• Problem to work on: Please pull out the naming lines for every item below, from kingdom onward, and reproduce each one word for word.

• Given information:
BEGIN

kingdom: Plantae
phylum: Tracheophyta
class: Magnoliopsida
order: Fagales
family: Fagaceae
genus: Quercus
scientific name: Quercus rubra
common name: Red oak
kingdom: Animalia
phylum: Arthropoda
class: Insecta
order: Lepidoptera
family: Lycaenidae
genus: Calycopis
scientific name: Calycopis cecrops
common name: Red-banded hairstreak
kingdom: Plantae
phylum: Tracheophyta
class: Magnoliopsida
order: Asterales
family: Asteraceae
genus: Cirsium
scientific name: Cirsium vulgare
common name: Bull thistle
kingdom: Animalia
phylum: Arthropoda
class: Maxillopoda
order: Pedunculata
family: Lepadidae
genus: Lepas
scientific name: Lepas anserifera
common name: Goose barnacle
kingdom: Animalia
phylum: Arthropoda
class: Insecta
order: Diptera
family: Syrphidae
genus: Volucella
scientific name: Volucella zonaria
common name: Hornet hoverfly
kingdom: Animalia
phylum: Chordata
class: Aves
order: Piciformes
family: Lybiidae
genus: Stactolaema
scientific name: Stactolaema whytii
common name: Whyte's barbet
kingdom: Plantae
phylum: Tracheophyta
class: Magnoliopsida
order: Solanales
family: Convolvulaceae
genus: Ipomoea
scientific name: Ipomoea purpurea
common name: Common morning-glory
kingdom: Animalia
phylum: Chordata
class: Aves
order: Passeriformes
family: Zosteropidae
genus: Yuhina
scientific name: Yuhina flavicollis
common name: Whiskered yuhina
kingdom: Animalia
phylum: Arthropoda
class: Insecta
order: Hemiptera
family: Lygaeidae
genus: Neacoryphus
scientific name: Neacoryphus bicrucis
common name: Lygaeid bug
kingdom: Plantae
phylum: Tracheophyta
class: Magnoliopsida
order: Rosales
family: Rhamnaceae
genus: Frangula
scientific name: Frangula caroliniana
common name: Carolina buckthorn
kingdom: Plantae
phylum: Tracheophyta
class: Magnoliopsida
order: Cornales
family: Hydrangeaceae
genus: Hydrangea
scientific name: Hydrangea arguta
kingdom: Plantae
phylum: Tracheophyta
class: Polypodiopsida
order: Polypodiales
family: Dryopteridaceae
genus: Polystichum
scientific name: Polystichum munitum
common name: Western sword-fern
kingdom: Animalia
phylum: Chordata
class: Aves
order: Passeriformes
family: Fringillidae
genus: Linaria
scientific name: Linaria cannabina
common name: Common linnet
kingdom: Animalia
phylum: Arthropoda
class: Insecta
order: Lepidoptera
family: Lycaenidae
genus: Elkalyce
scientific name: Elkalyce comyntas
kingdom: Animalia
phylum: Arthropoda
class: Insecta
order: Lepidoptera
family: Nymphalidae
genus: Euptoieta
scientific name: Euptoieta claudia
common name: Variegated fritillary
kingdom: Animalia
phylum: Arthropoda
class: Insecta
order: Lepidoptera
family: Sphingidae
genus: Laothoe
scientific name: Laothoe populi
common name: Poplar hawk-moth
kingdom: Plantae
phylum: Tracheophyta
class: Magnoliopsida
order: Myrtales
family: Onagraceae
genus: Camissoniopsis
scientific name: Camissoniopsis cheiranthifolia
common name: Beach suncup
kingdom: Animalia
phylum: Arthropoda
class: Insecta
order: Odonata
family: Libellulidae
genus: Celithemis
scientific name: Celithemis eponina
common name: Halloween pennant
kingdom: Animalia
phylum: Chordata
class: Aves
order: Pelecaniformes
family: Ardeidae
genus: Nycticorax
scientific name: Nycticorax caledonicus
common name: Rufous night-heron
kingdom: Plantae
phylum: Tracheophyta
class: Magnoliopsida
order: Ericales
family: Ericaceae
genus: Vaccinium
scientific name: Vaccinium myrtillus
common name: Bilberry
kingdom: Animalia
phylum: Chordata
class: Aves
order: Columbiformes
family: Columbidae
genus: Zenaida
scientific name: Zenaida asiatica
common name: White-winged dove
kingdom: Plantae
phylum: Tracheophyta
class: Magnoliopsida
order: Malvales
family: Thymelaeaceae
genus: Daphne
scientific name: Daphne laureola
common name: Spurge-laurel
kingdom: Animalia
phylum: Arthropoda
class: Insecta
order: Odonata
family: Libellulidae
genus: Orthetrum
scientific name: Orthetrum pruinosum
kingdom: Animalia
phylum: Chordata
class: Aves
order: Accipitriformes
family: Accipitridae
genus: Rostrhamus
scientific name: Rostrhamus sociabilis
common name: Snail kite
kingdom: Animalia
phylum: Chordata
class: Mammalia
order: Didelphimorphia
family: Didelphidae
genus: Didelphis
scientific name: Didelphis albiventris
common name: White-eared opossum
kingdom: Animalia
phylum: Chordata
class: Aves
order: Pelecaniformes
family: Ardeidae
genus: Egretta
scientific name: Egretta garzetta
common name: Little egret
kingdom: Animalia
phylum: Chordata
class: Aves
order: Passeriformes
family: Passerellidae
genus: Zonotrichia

END

• Expected answer:
kingdom: Plantae
phylum: Tracheophyta
class: Magnoliopsida
order: Fagales
family: Fagaceae
genus: Quercus
scientific name: Quercus rubra
common name: Red oak
kingdom: Animalia
phylum: Arthropoda
class: Insecta
order: Lepidoptera
family: Lycaenidae
genus: Calycopis
scientific name: Calycopis cecrops
common name: Red-banded hairstreak
kingdom: Plantae
phylum: Tracheophyta
class: Magnoliopsida
order: Asterales
family: Asteraceae
genus: Cirsium
scientific name: Cirsium vulgare
common name: Bull thistle
kingdom: Animalia
phylum: Arthropoda
class: Maxillopoda
order: Pedunculata
family: Lepadidae
genus: Lepas
scientific name: Lepas anserifera
common name: Goose barnacle
kingdom: Animalia
phylum: Arthropoda
class: Insecta
order: Diptera
family: Syrphidae
genus: Volucella
scientific name: Volucella zonaria
common name: Hornet hoverfly
kingdom: Animalia
phylum: Chordata
class: Aves
order: Piciformes
family: Lybiidae
genus: Stactolaema
scientific name: Stactolaema whytii
common name: Whyte's barbet
kingdom: Plantae
phylum: Tracheophyta
class: Magnoliopsida
order: Solanales
family: Convolvulaceae
genus: Ipomoea
scientific name: Ipomoea purpurea
common name: Common morning-glory
kingdom: Animalia
phylum: Chordata
class: Aves
order: Passeriformes
family: Zosteropidae
genus: Yuhina
scientific name: Yuhina flavicollis
common name: Whiskered yuhina
kingdom: Animalia
phylum: Arthropoda
class: Insecta
order: Hemiptera
family: Lygaeidae
genus: Neacoryphus
scientific name: Neacoryphus bicrucis
common name: Lygaeid bug
kingdom: Plantae
phylum: Tracheophyta
class: Magnoliopsida
order: Rosales
family: Rhamnaceae
genus: Frangula
scientific name: Frangula caroliniana
common name: Carolina buckthorn
kingdom: Plantae
phylum: Tracheophyta
class: Magnoliopsida
order: Cornales
family: Hydrangeaceae
genus: Hydrangea
scientific name: Hydrangea arguta
kingdom: Plantae
phylum: Tracheophyta
class: Polypodiopsida
order: Polypodiales
family: Dryopteridaceae
genus: Polystichum
scientific name: Polystichum munitum
common name: Western sword-fern
kingdom: Animalia
phylum: Chordata
class: Aves
order: Passeriformes
family: Fringillidae
genus: Linaria
scientific name: Linaria cannabina
common name: Common linnet
kingdom: Animalia
phylum: Arthropoda
class: Insecta
order: Lepidoptera
family: Lycaenidae
genus: Elkalyce
scientific name: Elkalyce comyntas
kingdom: Animalia
phylum: Arthropoda
class: Insecta
order: Lepidoptera
family: Nymphalidae
genus: Euptoieta
scientific name: Euptoieta claudia
common name: Variegated fritillary
kingdom: Animalia
phylum: Arthropoda
class: Insecta
order: Lepidoptera
family: Sphingidae
genus: Laothoe
scientific name: Laothoe populi
common name: Poplar hawk-moth
kingdom: Plantae
phylum: Tracheophyta
class: Magnoliopsida
order: Myrtales
family: Onagraceae
genus: Camissoniopsis
scientific name: Camissoniopsis cheiranthifolia
common name: Beach suncup
kingdom: Animalia
phylum: Arthropoda
class: Insecta
order: Odonata
family: Libellulidae
genus: Celithemis
scientific name: Celithemis eponina
common name: Halloween pennant
kingdom: Animalia
phylum: Chordata
class: Aves
order: Pelecaniformes
family: Ardeidae
genus: Nycticorax
scientific name: Nycticorax caledonicus
common name: Rufous night-heron
kingdom: Plantae
phylum: Tracheophyta
class: Magnoliopsida
order: Ericales
family: Ericaceae
genus: Vaccinium
scientific name: Vaccinium myrtillus
common name: Bilberry
kingdom: Animalia
phylum: Chordata
class: Aves
order: Columbiformes
family: Columbidae
genus: Zenaida
scientific name: Zenaida asiatica
common name: White-winged dove
kingdom: Plantae
phylum: Tracheophyta
class: Magnoliopsida
order: Malvales
family: Thymelaeaceae
genus: Daphne
scientific name: Daphne laureola
common name: Spurge-laurel
kingdom: Animalia
phylum: Arthropoda
class: Insecta
order: Odonata
family: Libellulidae
genus: Orthetrum
scientific name: Orthetrum pruinosum
kingdom: Animalia
phylum: Chordata
class: Aves
order: Accipitriformes
family: Accipitridae
genus: Rostrhamus
scientific name: Rostrhamus sociabilis
common name: Snail kite
kingdom: Animalia
phylum: Chordata
class: Mammalia
order: Didelphimorphia
family: Didelphidae
genus: Didelphis
scientific name: Didelphis albiventris
common name: White-eared opossum
kingdom: Animalia
phylum: Chordata
class: Aves
order: Pelecaniformes
family: Ardeidae
genus: Egretta
scientific name: Egretta garzetta
common name: Little egret
kingdom: Animalia
phylum: Chordata
class: Aves
order: Passeriformes
family: Passerellidae
genus: Zonotrichia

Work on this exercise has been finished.